With the majority of their staff working remotely, automotive brands have plenty of time to train their people on how to use new technologies and solutions more effectively.
Most important to remember is, this isn’t just a short-term tactic to limit the damage caused by lockdown. In the long run, a centralised, digital approach will help brands better democratise their data, increase collaboration/efficiency across the board, and allow them to scale much quicker than before.
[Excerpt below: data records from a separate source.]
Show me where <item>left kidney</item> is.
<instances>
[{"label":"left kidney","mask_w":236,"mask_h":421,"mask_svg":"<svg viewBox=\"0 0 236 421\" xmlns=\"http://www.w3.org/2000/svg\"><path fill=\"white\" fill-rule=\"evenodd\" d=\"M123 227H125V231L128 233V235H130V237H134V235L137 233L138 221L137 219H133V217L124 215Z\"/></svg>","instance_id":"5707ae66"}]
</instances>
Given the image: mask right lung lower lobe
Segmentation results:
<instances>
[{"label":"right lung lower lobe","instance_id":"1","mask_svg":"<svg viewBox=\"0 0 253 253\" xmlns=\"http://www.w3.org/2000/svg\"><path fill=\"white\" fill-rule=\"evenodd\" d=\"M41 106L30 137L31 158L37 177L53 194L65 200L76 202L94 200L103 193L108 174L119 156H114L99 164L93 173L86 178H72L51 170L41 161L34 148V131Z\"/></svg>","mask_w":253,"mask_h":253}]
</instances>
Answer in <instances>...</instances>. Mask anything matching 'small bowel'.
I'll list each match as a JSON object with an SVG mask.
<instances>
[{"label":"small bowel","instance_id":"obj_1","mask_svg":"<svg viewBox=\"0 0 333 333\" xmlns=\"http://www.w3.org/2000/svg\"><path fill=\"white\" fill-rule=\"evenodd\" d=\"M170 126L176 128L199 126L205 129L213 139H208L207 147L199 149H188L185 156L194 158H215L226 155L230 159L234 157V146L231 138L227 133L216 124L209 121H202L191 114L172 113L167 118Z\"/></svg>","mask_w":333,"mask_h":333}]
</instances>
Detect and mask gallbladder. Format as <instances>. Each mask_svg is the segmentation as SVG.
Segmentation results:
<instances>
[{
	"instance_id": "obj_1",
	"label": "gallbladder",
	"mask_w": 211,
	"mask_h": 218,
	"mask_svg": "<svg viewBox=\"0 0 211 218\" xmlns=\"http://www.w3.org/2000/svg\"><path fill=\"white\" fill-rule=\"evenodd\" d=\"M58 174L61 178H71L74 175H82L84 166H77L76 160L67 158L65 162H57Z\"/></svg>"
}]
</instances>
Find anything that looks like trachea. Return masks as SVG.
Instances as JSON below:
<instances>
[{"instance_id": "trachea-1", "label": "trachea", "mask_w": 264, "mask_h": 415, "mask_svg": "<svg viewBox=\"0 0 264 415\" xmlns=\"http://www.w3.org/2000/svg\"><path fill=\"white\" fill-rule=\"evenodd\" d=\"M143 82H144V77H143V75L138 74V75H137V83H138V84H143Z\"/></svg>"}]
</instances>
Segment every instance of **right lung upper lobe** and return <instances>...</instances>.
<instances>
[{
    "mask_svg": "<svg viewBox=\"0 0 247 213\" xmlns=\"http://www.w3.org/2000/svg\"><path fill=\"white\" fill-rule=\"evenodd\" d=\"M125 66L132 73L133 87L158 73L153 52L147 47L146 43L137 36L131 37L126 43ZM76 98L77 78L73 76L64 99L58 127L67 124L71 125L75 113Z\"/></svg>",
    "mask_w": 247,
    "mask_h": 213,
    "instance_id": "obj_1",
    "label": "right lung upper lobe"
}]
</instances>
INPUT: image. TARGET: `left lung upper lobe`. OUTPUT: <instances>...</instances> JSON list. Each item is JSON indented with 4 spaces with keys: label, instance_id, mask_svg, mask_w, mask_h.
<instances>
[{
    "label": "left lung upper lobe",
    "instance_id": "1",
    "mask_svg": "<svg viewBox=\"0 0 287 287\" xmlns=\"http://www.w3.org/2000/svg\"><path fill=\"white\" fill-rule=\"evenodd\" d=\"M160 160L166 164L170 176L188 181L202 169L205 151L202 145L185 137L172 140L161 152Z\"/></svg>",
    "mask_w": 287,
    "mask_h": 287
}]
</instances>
Focus on brand loyalty and customer retention
Now, more than ever, it’s important to exercise respect when communicating with customers. We need to respect the uncertainty they’re feeling around lockdown limitations. Brands certainly shouldn’t be trying to exploit this situation for commercial gain, but instead should be listening and reacting to shifting customer concerns, and needs.
To increase customer engagement, loyalty, and retention, automotive brands must focus on delivering more proactive, personalised, and timely digital experiences that align to a customer’s need or location. For example, UK-based dealer Motorpoint is offering free home delivery, while globally, many automakers are deferring payments, lowering interest rates, and offering extended terms.
The advantages of an increased focus on customer experience isn’t new in automotive however. Earlier this year, automotive brands identified customer experience as one of its key competitive differentiators over the next five years, according to Adobe’s 2020 Digital Trends Automotive in Focus report. The current environment means this focus will only accelerate over the coming months, as brands increasingly rely on a digital-first approach to creating relevant and tailored experiences.
Customers will remember how brands have reacted and conducted themselves during such a tumultuous period. All eyes are on companies to rebuild better as they come out of the crisis – and that’s just as important for automotive companies as anyone else. How brands take stock now and operate during the lockdown will speak volumes in the long term – and will make all the difference in helping the sector recover as customers prioritise the brands who got it right when making their next purchase, whether it’s during the COVID-19 pandemic or after.